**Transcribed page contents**
★ ★ ★ ★
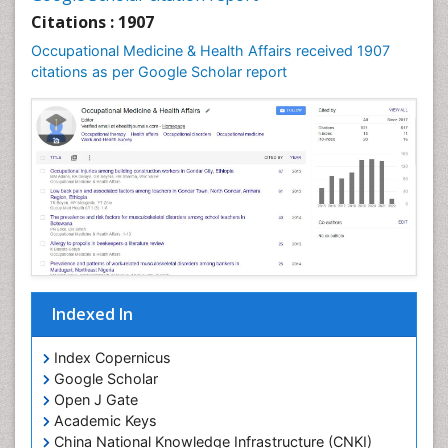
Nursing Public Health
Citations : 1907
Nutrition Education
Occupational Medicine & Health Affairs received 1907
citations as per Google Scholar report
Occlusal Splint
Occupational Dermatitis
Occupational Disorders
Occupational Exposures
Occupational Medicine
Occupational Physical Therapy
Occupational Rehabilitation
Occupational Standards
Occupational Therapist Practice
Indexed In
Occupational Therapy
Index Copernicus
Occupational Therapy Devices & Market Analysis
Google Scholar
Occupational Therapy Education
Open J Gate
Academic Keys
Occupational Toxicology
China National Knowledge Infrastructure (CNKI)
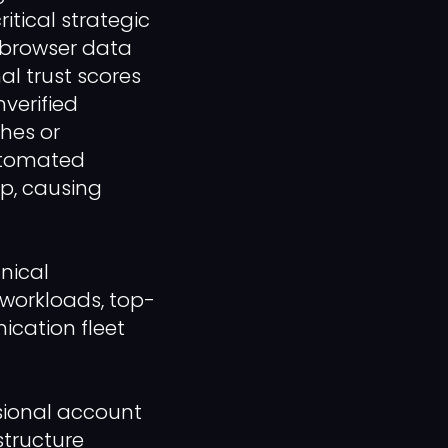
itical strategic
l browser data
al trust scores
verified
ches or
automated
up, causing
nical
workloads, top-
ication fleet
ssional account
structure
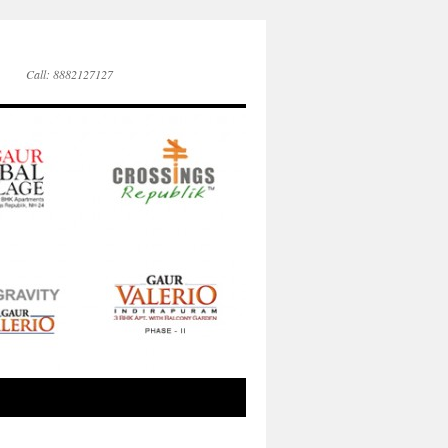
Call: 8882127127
★ ★ ★ ★
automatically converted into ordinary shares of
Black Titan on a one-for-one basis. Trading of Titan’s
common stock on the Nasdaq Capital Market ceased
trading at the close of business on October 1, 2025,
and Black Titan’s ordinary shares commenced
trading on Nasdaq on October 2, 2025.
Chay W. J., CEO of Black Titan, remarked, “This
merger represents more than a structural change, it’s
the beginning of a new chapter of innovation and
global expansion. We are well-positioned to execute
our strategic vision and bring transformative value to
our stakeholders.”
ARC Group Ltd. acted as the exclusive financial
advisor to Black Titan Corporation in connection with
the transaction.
★ ★ ★ ★
**PROBLEM TO WORK ON**
Lines with the word "Google": how many appear in the data? State only the number.

**EXERCISE SOLUTION**
2